▶ [Job]: Among the entries below, take the line with "Do You Need An Accountant For" and the line with "hour room service", and output them and every line between them exactly, with nothing else.

▶ [Supplied data]:

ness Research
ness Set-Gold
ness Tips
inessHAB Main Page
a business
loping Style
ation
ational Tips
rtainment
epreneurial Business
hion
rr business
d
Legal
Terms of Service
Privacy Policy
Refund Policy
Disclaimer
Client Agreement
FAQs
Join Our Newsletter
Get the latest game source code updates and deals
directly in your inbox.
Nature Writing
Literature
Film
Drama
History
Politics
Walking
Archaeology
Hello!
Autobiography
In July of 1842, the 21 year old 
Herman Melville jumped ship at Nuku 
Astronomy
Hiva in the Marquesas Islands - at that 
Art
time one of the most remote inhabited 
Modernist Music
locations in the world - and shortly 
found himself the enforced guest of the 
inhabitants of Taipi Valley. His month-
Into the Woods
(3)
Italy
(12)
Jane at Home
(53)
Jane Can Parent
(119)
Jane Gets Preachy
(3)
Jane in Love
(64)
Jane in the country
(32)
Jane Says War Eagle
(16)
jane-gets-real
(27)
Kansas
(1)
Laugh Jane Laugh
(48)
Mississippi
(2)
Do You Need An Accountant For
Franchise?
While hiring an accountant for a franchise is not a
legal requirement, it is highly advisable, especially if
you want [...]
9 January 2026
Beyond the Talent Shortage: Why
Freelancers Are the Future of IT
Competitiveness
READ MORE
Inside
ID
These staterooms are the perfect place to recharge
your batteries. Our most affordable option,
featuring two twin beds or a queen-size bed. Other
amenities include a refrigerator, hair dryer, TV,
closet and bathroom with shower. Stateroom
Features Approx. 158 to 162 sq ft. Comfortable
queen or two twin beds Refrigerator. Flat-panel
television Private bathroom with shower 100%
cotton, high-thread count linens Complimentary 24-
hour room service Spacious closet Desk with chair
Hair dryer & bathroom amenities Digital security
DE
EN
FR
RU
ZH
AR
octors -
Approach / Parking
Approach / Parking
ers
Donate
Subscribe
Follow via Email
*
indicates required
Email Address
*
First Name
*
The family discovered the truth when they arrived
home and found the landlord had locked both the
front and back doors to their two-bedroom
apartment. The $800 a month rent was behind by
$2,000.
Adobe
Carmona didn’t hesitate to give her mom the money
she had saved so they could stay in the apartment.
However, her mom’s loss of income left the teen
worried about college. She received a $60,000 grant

▶ [Solution]:
Do You Need An Accountant For
Franchise?
While hiring an accountant for a franchise is not a
legal requirement, it is highly advisable, especially if
you want [...]
9 January 2026
Beyond the Talent Shortage: Why
Freelancers Are the Future of IT
Competitiveness
READ MORE
Inside
ID
These staterooms are the perfect place to recharge
your batteries. Our most affordable option,
featuring two twin beds or a queen-size bed. Other
amenities include a refrigerator, hair dryer, TV,
closet and bathroom with shower. Stateroom
Features Approx. 158 to 162 sq ft. Comfortable
queen or two twin beds Refrigerator. Flat-panel
television Private bathroom with shower 100%
cotton, high-thread count linens Complimentary 24-
hour room service Spacious closet Desk with chair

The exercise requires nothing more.